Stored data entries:
+ + + +
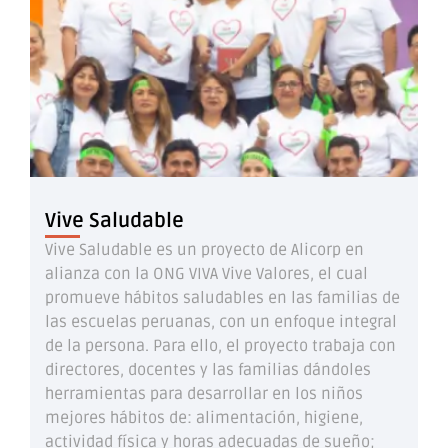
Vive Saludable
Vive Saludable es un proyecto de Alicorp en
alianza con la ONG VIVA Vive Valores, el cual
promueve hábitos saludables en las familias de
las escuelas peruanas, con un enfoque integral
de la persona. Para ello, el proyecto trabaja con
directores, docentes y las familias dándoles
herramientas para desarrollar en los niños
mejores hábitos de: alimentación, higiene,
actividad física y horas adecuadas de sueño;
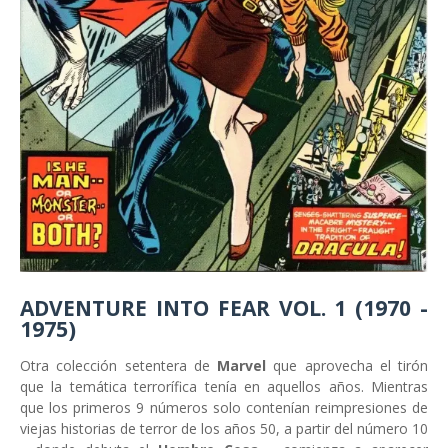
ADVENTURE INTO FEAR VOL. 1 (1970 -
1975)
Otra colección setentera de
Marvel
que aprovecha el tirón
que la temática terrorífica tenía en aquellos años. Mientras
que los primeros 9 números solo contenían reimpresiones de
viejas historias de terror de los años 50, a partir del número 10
+ + + +
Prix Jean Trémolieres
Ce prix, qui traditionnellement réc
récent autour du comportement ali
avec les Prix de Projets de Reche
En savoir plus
+ + + +
* _EXERCISE INSTRUCTIONS_
Using the records above, return verbatim only the part that opens with the line containing "herramientas para desarrollar en los niños" and closes with the line containing "viejas historias de"; pictures stay out.

* _REPLY TO THE TASK_
herramientas para desarrollar en los niños
mejores hábitos de: alimentación, higiene,
actividad física y horas adecuadas de sueño;
ADVENTURE INTO FEAR VOL. 1 (1970 -
1975)
Otra colección setentera de
Marvel
que aprovecha el tirón
que la temática terrorífica tenía en aquellos años. Mientras
que los primeros 9 números solo contenían reimpresiones de
viejas historias de terror de los años 50, a partir del número 10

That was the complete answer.